## What to produce
Could you restate the entries below word for word and leave the images out?

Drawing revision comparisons
::::

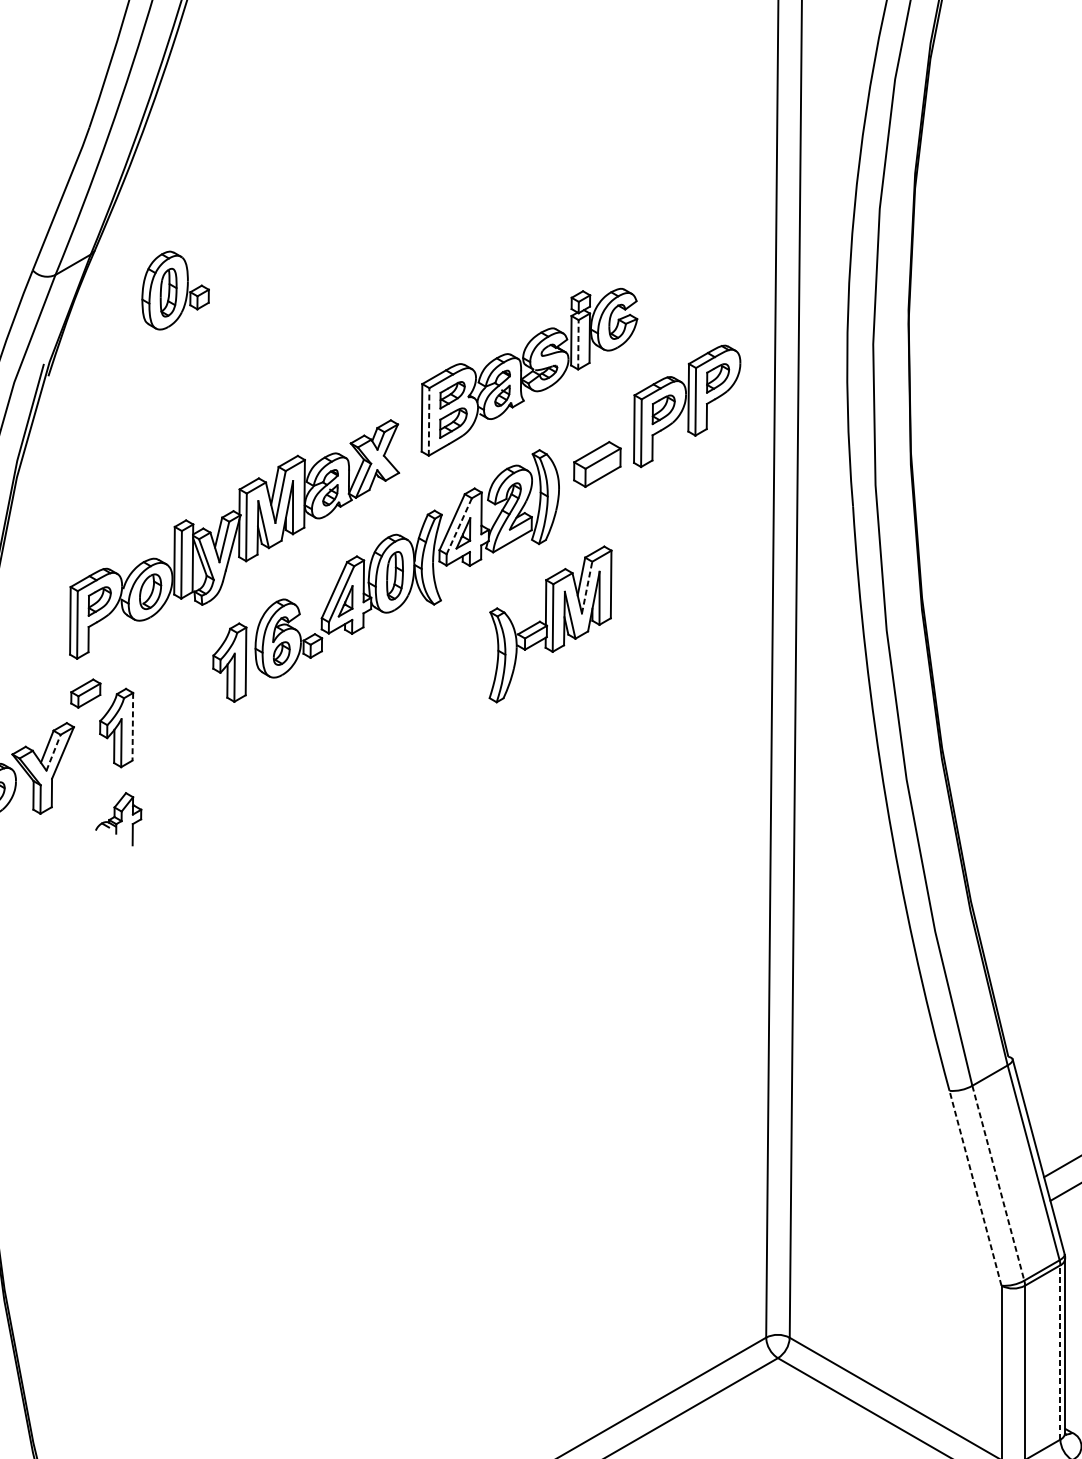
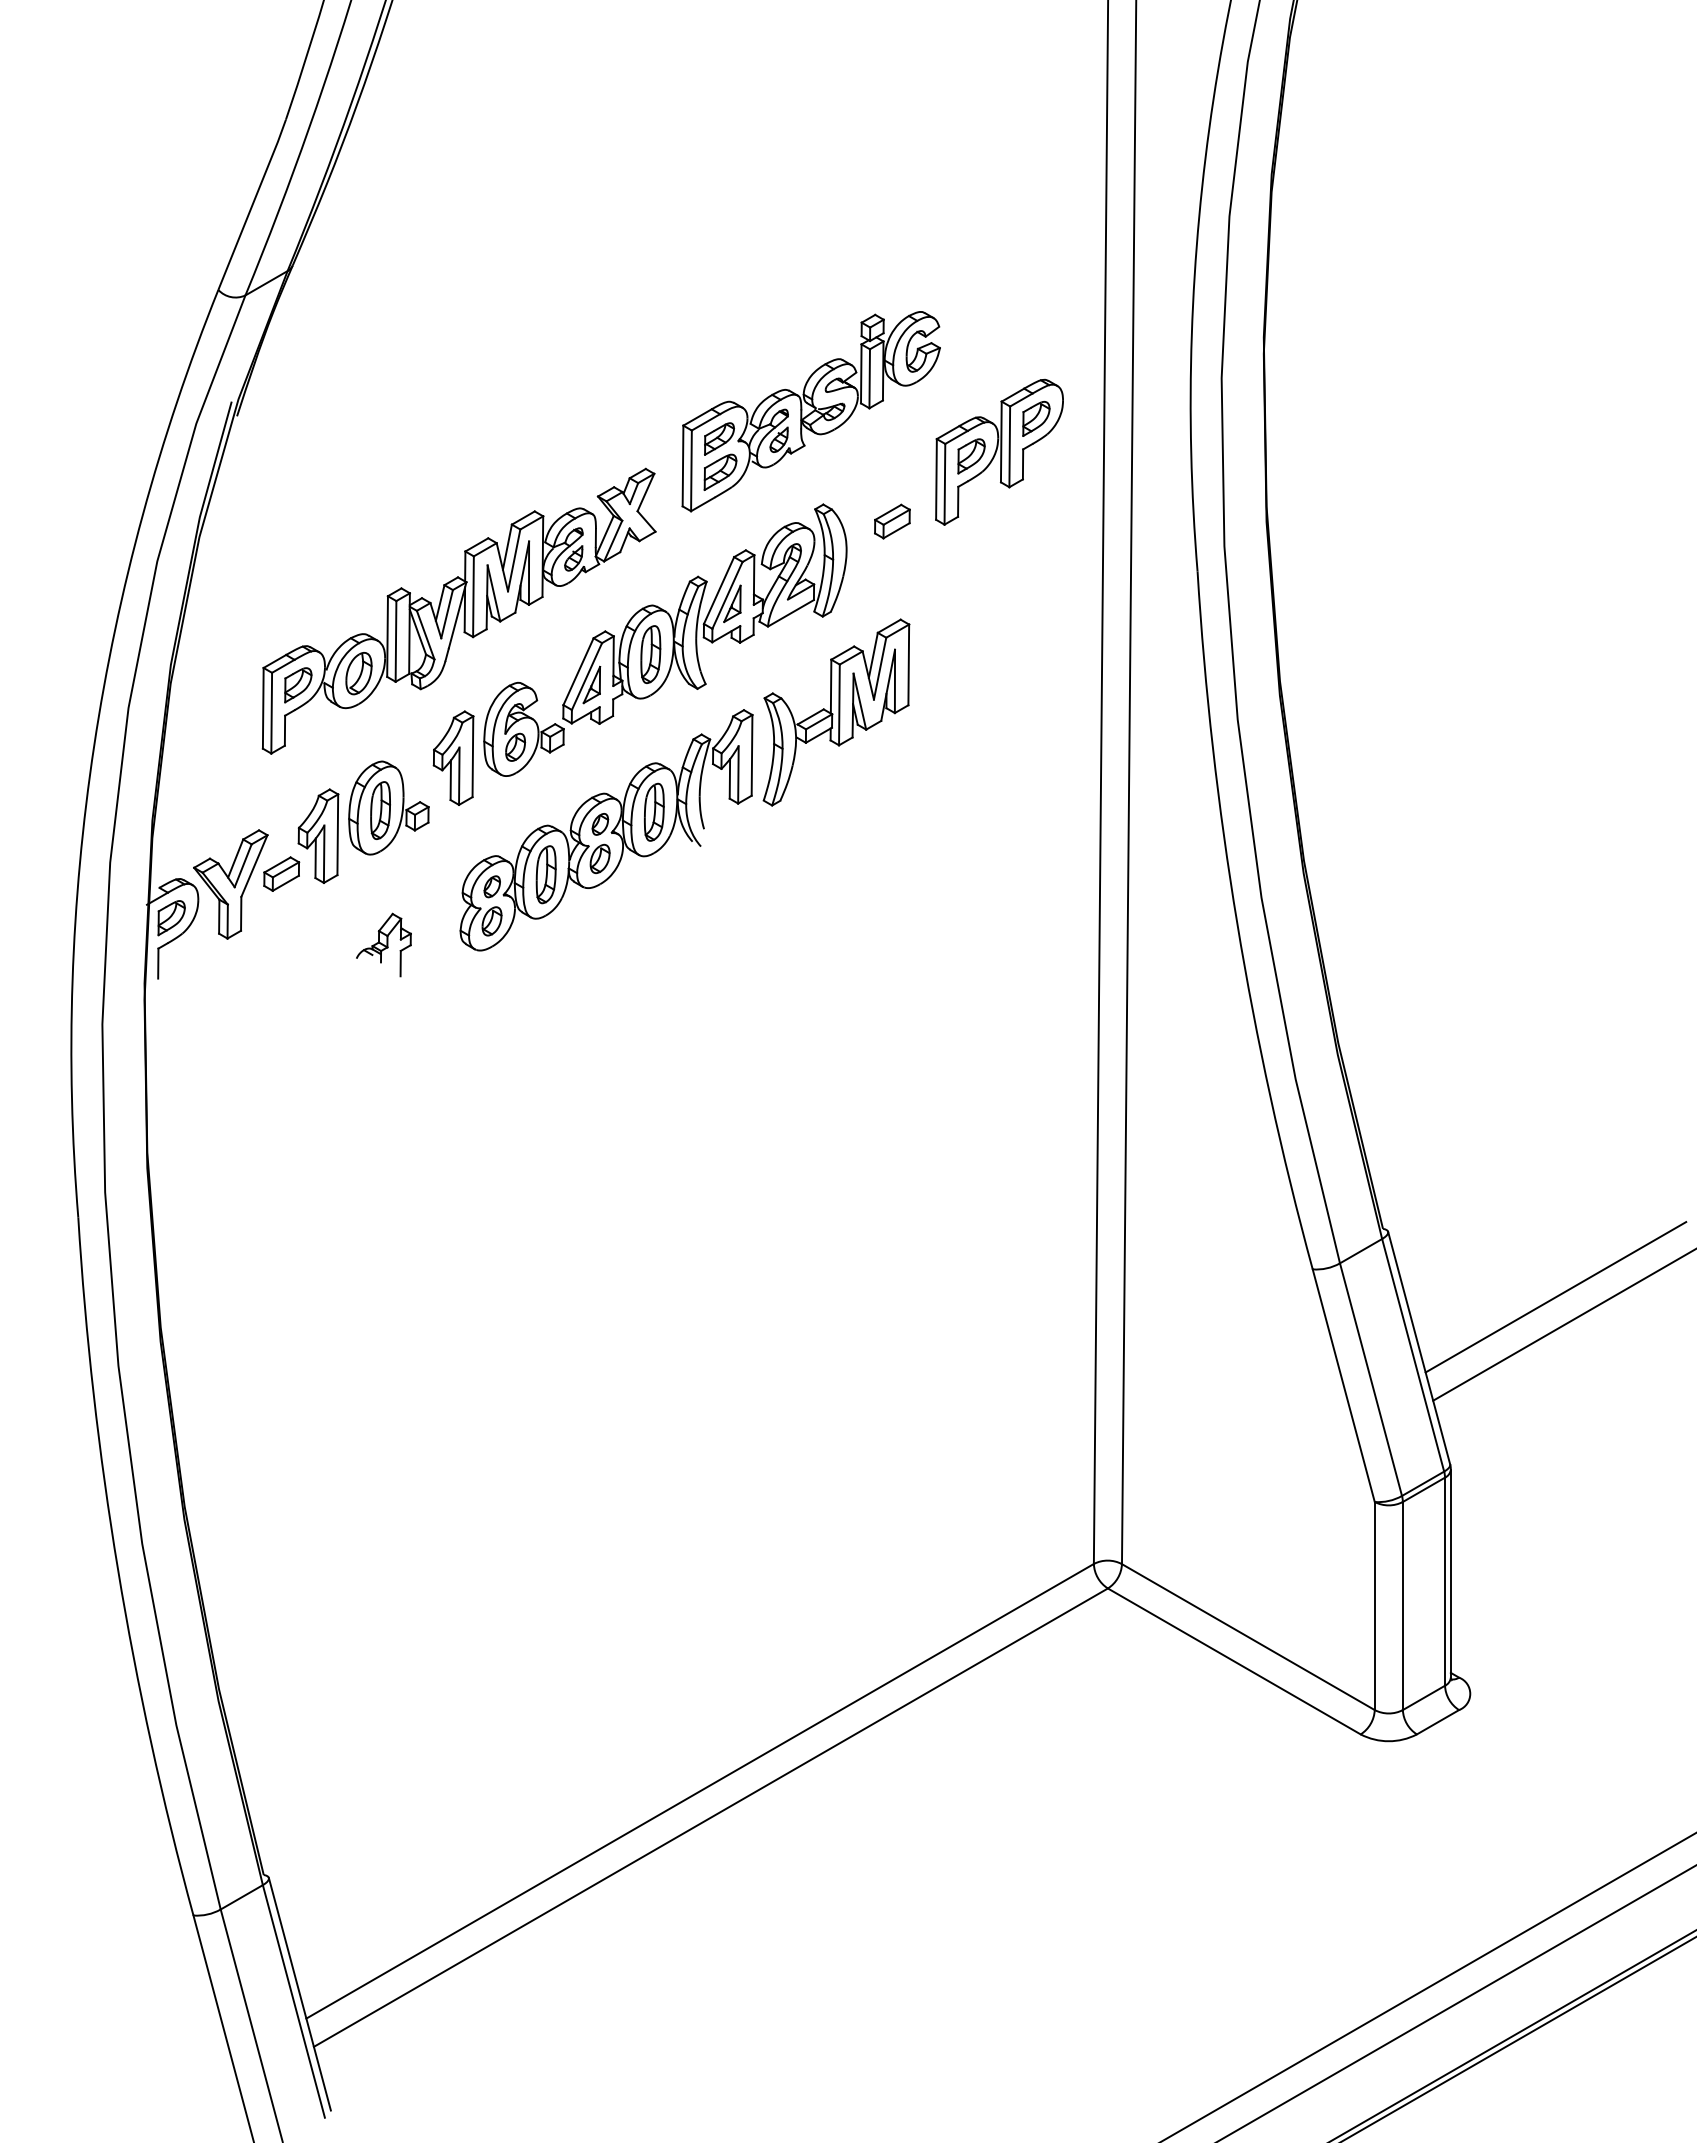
part: (175, 290) -> (388, 807), moved
line: (578, 344) -> (869, 378), dashed -> solid
line: (429, 421) -> (691, 470), dashed -> solid
part: (597, 464) -> (892, 521), size x0.62
line: (459, 526) -> (727, 595), dashed -> solid
line: (587, 587) -> (880, 668), dashed -> solid
part: (85, 693) -> (281, 873), moved
part: (357, 723) -> (606, 830), added
line: (132, 727) -> (337, 835), dashed -> solid
line: (53, 752) -> (243, 865), dashed -> solid
part: (118, 818) -> (383, 944), moved
line: (998, 1183) -> (1371, 1380), dashed -> solid
line: (975, 1188) -> (1343, 1385), dashed -> solid
line: (1060, 1352) -> (1445, 1581), dashed -> solid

::::

## Solution to this problem
part: (175, 290) -> (388, 807), moved
line: (578, 344) -> (869, 378), dashed -> solid
line: (429, 421) -> (691, 470), dashed -> solid
part: (597, 464) -> (892, 521), size x0.62
line: (459, 526) -> (727, 595), dashed -> solid
line: (587, 587) -> (880, 668), dashed -> solid
part: (85, 693) -> (281, 873), moved
part: (357, 723) -> (606, 830), added
line: (132, 727) -> (337, 835), dashed -> solid
line: (53, 752) -> (243, 865), dashed -> solid
part: (118, 818) -> (383, 944), moved
line: (998, 1183) -> (1371, 1380), dashed -> solid
line: (975, 1188) -> (1343, 1385), dashed -> solid
line: (1060, 1352) -> (1445, 1581), dashed -> solid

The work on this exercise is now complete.